At the time of writing this, every local authority where the Conservatives gained control last week was an area that voted Leave in the referendum – areas such as Basildon, Pendle, Worcester, Amber Valley, Cornwall and Dudley have the common theme that they are all Leave areas and in all cases the Conservatives saw significant electoral success, typically at the expense of Labour. Conversely, Labour celebrated two big mayoral scalps in Cambridgeshire and the West of England, where they ousted Conservative mayors in quite strongly Remain areas.
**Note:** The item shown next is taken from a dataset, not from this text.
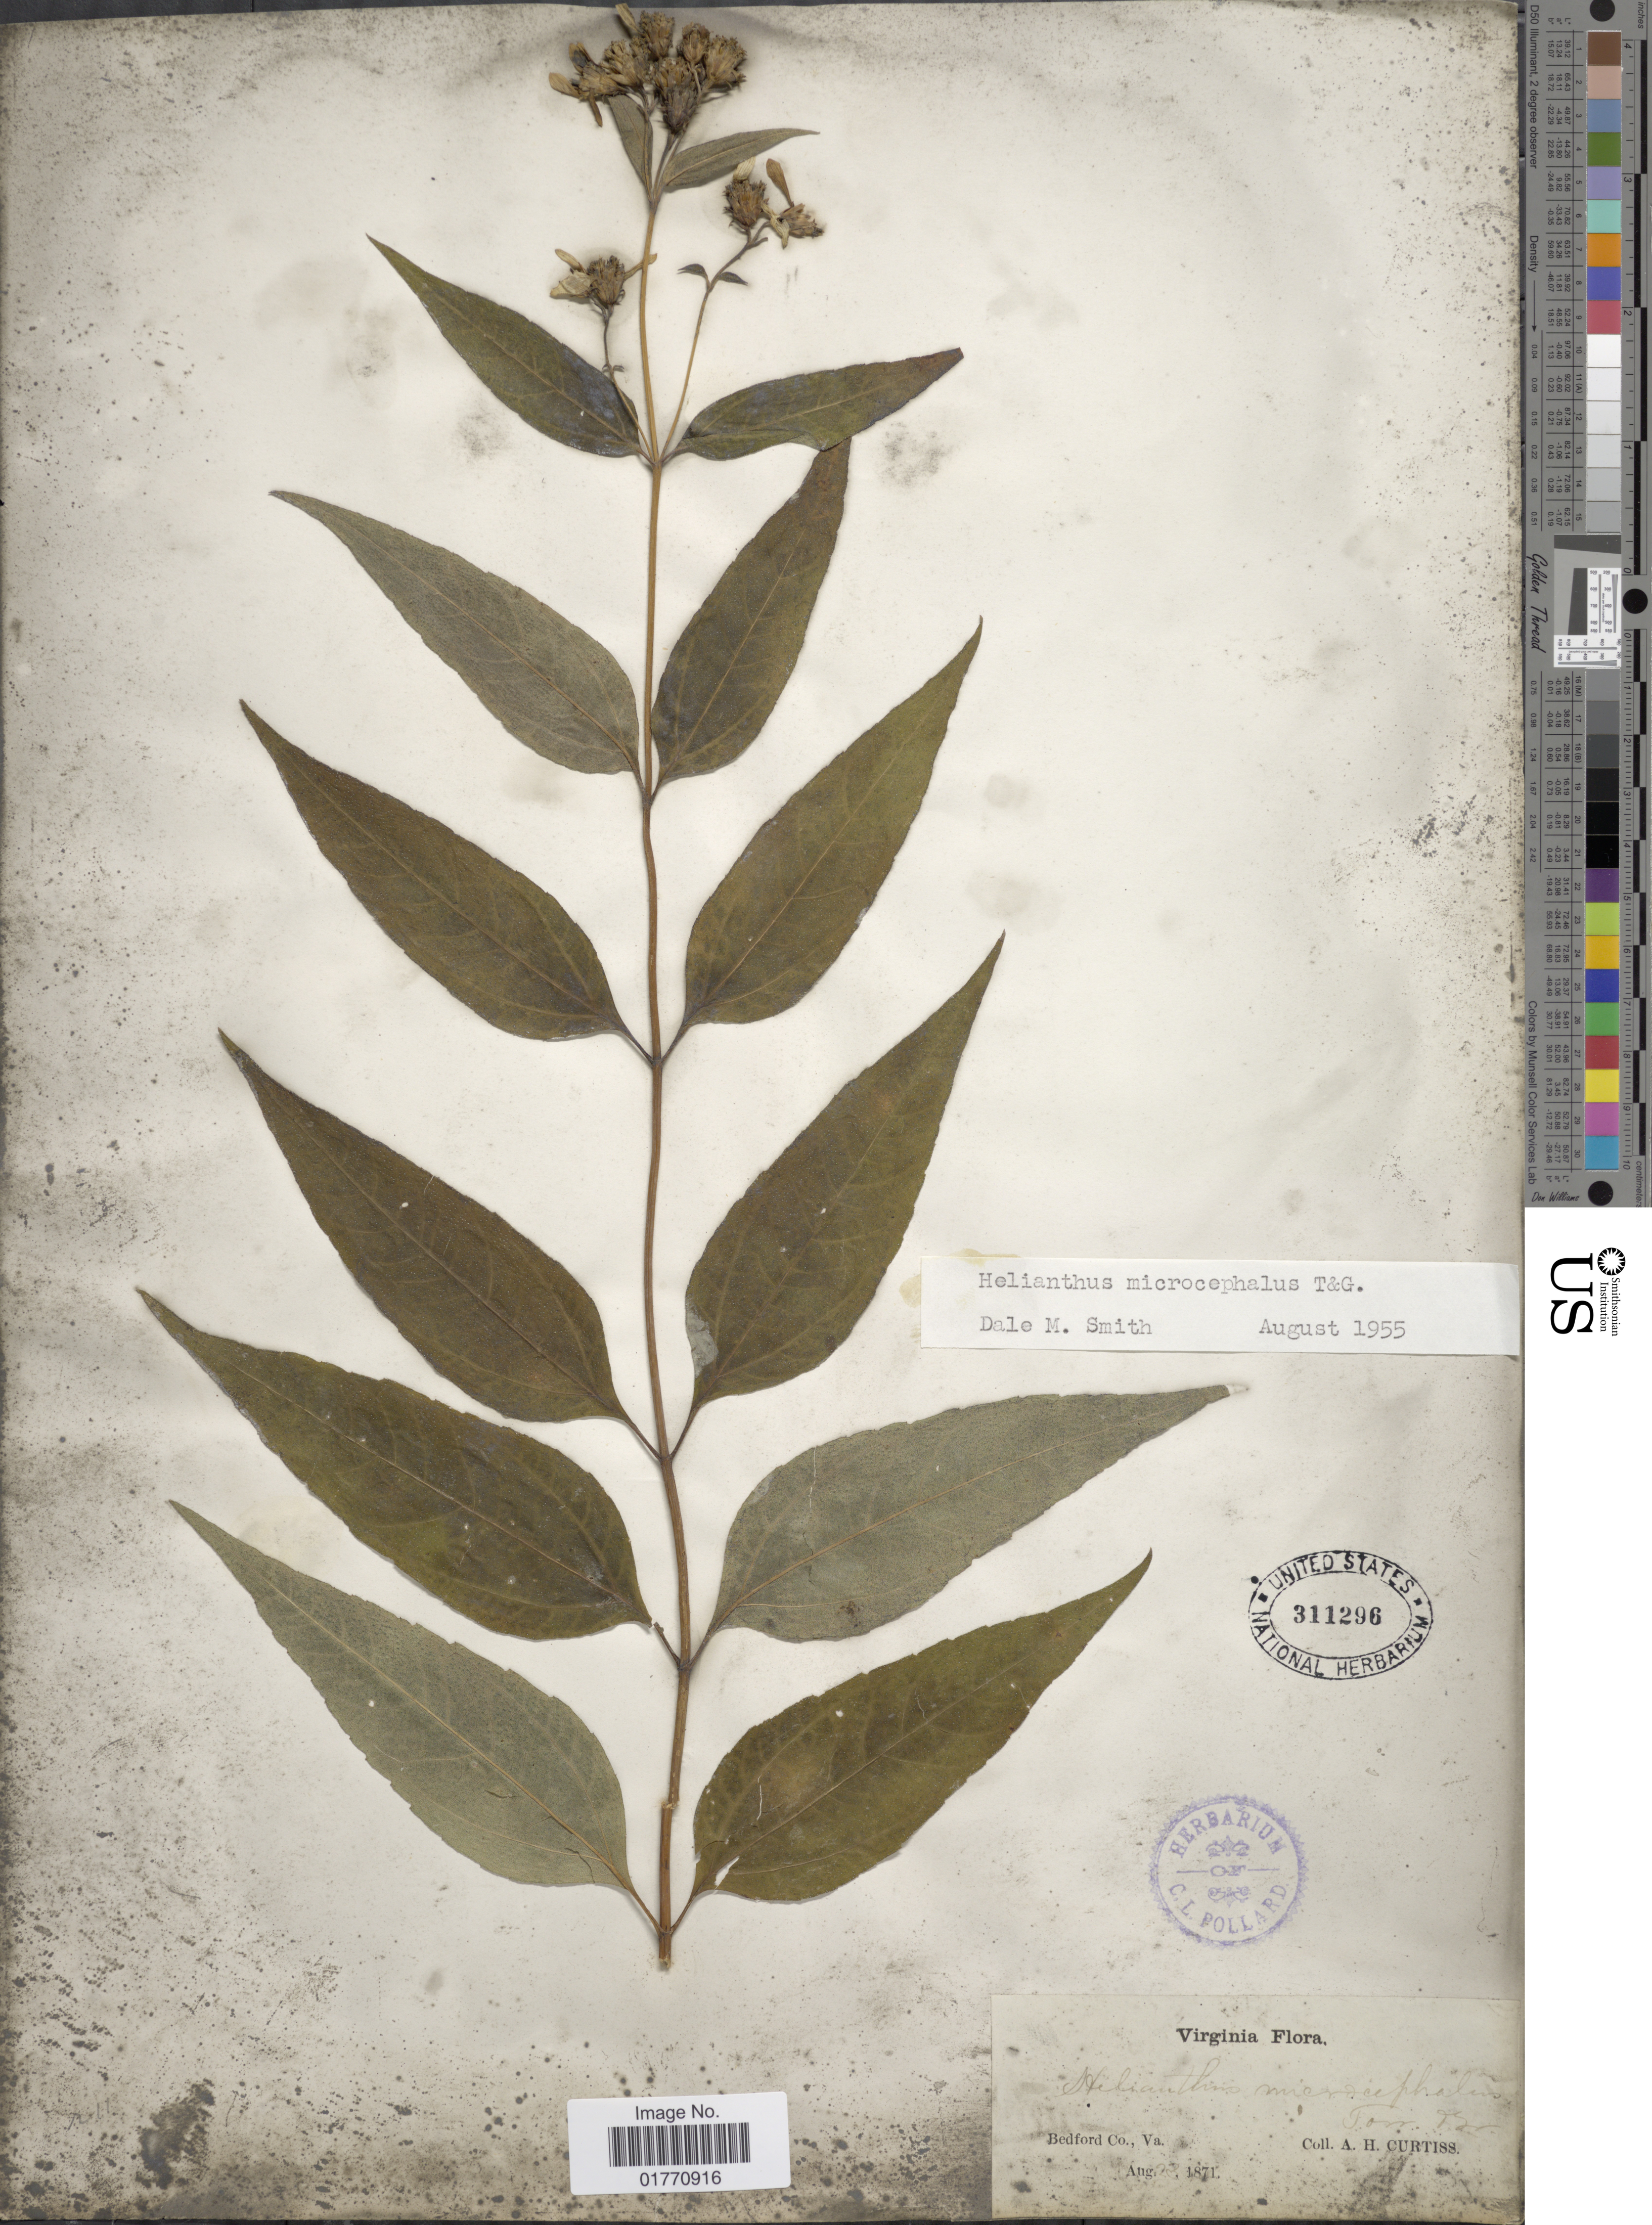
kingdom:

Other pockets of Labour (and Liberal Democrat and Green) success included the typically Conservative Tunbridge Wells, which voted Remain, and the Conservatives saw their vote fall in traditionally safe areas such as Surrey and Hertfordshire. Some of the results in Oxfordshire were particularly striking, including in Chipping Norton (once the powerbase of Prime Minister David Cameron) where Labour gained seats from the Conservatives. Likewise, the Liberal Democrats were seen to lose ground in Leave areas and gain ground in Remain areas, such as St Albans, where they took overall control of the council.

There is a lot of talk about regional variations, but the statistical evidence points to one major dividing line in almost every one of these local authority results and it has smashed the north-south divide of the political map that we have come to expect in recent decades. This is political levelling-up and voters are exercising their free will to back politicians that reflect their views rather than the politicians they have always voted for.

The severity of the Brexit effect has only been partly witnessed because of the nature of councils electing in thirds. The Labour losses witnessed in places such as Rotherham, Plymouth, Stevenage and Rossendale were dramatic but with only one third of seats up for election, a change of control was not on the table. If the trend had been applied across the whole council, then these would have been four councils on the list of Labour losses.

Brexit may now be done but voters have long memories and whether they feel their own beliefs are best served by the Party who backed their ideological corner, or whether they have just lost trust for the Party that didn’t represent them, this is an electoral shift that looks set to continue for some time. Politicians and pundits alike need to acclimatise to a political landscape which is less about historical complacency and more about practical political representation.